間話T
夕陽が沈む頃、とあるカフェの奥の方の席で二人の男女が会話をしている。
「お前とアンセム様の謁見の話が決まった」
「へぇ…」
「お前が持ちかけたハナシなのに、その反応かぁ?」
「はぁ……だってわかりきっていた事だもの…今更反応する気もないわ……ところで、貴方は自分の身を心配したほうが良いんじゃないかしら?」
「そろそろか……」
「えぇ、ご察しの通り……どう?昔の級友と手を組めて嬉しい?」
「お前なぁ……その姿でそれを言うかぁ?」
「そう言う貴方が“好き“な姿でいてあげてるのに、何が不満なのかしら?」
「……お前のそういうところってハナシ」
「ふふ、だって貴方がいけないのよ?自分でもよくわかっているでしょう“ルシュ”」
「ここでその名を呼ぶな。
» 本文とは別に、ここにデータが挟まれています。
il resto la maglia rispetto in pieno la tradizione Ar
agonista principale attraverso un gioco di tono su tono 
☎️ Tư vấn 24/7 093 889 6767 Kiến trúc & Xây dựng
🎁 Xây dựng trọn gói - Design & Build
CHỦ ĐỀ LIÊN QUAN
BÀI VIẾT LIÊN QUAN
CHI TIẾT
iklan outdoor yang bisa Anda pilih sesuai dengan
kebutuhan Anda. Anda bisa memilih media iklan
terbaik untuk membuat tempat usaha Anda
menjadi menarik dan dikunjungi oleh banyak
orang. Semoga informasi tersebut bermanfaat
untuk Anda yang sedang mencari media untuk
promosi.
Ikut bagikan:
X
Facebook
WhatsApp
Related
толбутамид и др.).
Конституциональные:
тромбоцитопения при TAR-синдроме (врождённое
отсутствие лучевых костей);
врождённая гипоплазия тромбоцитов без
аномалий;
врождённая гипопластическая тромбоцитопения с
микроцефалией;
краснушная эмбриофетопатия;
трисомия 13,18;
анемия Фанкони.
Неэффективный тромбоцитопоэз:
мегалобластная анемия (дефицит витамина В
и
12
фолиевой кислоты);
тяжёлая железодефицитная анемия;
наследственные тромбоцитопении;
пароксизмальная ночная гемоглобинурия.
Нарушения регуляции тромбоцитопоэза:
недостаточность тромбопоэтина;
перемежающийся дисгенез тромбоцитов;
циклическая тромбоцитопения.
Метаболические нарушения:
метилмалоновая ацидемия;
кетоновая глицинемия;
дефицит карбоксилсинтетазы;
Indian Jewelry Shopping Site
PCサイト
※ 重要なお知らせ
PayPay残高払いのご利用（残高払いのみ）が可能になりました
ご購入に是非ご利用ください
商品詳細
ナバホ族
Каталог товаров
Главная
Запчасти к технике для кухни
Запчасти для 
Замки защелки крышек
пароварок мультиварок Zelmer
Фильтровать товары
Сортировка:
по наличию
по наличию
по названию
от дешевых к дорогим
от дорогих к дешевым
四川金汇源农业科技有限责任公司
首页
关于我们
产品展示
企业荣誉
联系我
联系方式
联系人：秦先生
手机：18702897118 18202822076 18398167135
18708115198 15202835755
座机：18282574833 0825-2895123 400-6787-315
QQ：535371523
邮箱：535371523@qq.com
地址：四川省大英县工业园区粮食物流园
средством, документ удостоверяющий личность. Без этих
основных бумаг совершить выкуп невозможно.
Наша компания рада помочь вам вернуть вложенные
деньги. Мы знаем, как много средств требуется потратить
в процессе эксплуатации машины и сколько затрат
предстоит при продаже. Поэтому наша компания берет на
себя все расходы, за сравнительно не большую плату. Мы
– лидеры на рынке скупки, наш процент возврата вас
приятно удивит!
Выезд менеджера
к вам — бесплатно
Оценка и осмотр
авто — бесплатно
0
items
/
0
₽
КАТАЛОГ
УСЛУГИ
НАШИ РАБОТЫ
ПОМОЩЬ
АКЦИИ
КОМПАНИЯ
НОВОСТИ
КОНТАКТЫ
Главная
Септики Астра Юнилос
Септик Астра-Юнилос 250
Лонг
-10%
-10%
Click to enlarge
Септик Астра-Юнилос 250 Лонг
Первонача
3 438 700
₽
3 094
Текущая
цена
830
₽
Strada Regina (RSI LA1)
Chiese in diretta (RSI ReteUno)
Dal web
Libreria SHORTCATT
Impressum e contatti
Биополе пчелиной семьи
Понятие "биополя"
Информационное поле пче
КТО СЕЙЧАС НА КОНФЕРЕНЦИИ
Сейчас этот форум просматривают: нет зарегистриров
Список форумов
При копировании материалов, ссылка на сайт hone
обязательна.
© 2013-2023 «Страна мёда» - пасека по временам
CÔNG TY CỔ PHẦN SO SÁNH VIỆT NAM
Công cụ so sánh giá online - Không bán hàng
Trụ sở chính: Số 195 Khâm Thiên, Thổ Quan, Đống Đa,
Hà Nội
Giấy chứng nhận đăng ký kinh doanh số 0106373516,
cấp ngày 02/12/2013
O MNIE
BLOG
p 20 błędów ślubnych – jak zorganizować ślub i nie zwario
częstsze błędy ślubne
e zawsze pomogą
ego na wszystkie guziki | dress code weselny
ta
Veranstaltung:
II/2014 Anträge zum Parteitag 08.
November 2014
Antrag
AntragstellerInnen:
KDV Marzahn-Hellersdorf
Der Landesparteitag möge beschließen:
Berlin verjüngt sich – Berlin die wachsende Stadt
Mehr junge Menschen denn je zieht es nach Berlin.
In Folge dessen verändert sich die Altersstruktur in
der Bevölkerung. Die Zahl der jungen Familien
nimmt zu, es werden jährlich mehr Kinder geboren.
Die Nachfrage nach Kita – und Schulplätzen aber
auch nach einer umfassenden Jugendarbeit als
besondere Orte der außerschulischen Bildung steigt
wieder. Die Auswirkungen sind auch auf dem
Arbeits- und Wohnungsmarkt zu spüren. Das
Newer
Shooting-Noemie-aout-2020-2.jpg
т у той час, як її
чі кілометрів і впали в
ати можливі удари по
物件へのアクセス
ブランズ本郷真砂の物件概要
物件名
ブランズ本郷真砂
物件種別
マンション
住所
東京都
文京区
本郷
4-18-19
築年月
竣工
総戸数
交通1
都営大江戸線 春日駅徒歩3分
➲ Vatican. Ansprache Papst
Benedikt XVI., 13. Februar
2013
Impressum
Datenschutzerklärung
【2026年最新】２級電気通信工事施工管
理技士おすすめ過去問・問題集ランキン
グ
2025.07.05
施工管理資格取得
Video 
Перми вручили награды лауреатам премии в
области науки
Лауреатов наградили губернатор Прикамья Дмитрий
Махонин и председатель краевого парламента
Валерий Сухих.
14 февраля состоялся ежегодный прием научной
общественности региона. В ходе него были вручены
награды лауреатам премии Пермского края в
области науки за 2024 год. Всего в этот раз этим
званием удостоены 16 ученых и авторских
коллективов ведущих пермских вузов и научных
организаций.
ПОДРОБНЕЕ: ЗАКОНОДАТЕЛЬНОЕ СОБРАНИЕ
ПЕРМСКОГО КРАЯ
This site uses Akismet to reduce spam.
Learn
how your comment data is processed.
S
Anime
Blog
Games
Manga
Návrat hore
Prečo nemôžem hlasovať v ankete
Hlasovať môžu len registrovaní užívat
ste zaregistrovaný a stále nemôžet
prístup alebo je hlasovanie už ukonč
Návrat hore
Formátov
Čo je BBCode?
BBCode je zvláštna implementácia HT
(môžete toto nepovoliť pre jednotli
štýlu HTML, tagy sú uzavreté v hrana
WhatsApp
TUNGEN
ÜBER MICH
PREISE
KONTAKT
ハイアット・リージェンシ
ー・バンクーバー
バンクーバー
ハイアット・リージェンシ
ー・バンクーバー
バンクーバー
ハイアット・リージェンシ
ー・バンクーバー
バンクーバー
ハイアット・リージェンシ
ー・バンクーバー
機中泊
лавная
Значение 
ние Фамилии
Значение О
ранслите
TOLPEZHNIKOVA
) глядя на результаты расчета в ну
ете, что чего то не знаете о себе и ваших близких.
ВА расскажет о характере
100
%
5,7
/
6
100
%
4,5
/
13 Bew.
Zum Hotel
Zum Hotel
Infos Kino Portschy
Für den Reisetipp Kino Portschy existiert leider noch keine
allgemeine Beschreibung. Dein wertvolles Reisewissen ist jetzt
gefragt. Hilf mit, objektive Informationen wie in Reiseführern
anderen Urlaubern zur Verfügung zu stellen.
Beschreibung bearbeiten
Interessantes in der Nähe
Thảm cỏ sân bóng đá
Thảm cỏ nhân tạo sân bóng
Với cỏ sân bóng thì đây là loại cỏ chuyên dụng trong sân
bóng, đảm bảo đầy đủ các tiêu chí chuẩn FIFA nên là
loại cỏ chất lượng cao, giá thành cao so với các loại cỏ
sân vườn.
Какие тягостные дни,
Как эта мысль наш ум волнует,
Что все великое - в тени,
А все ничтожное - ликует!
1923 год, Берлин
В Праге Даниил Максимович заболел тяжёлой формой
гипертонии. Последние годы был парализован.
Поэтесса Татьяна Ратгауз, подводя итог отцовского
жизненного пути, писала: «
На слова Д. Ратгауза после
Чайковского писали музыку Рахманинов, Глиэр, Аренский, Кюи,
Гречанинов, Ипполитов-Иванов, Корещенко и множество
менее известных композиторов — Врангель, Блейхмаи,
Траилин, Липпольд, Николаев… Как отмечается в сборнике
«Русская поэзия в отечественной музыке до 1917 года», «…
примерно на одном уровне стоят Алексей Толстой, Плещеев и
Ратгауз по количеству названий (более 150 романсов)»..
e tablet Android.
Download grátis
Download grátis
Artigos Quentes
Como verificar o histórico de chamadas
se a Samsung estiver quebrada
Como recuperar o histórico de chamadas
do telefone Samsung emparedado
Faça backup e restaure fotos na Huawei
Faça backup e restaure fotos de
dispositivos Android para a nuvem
誰かに聞かれたら困るからな」
「……忘れたの?今の私は魔法使いよ。人の記憶を消すなんて容易いわ」
「まったく、怖いねぇ予知書の乙女サマは」
「それもこれも貴方のおかげでもあるけどね。この身体を“私“に捧げたのは貴方だものね」
「……」
「あぁ、もうこんな時間なのね。それじゃ今日はこの辺にしましょうか。……謁見の日を楽しみにしてるわね」
乙女が席を立ち、店内を後にすれば一人取り残された男は物憂げに窓の外を眺める。
いつの間にか窓の外は暗くなっており、夕立が来てもおかしくない。この後は城の仕事もないし、それならもう暫くこの店内にいた方がいいかもしれないと、店員にコーヒーのお代わりを頼む。
◾️
「魔法使い……ねぇ」
そう言ってまるで昔のことを思い出すように目を伏せるが、それと同時に外ではまるで男の心情を表すかのようにポツポツと小雨が降り注ぎ始める。
どれだけ“彼女”のことに想いふけても、“彼女”はもう戻ってこない。だって彼女は————。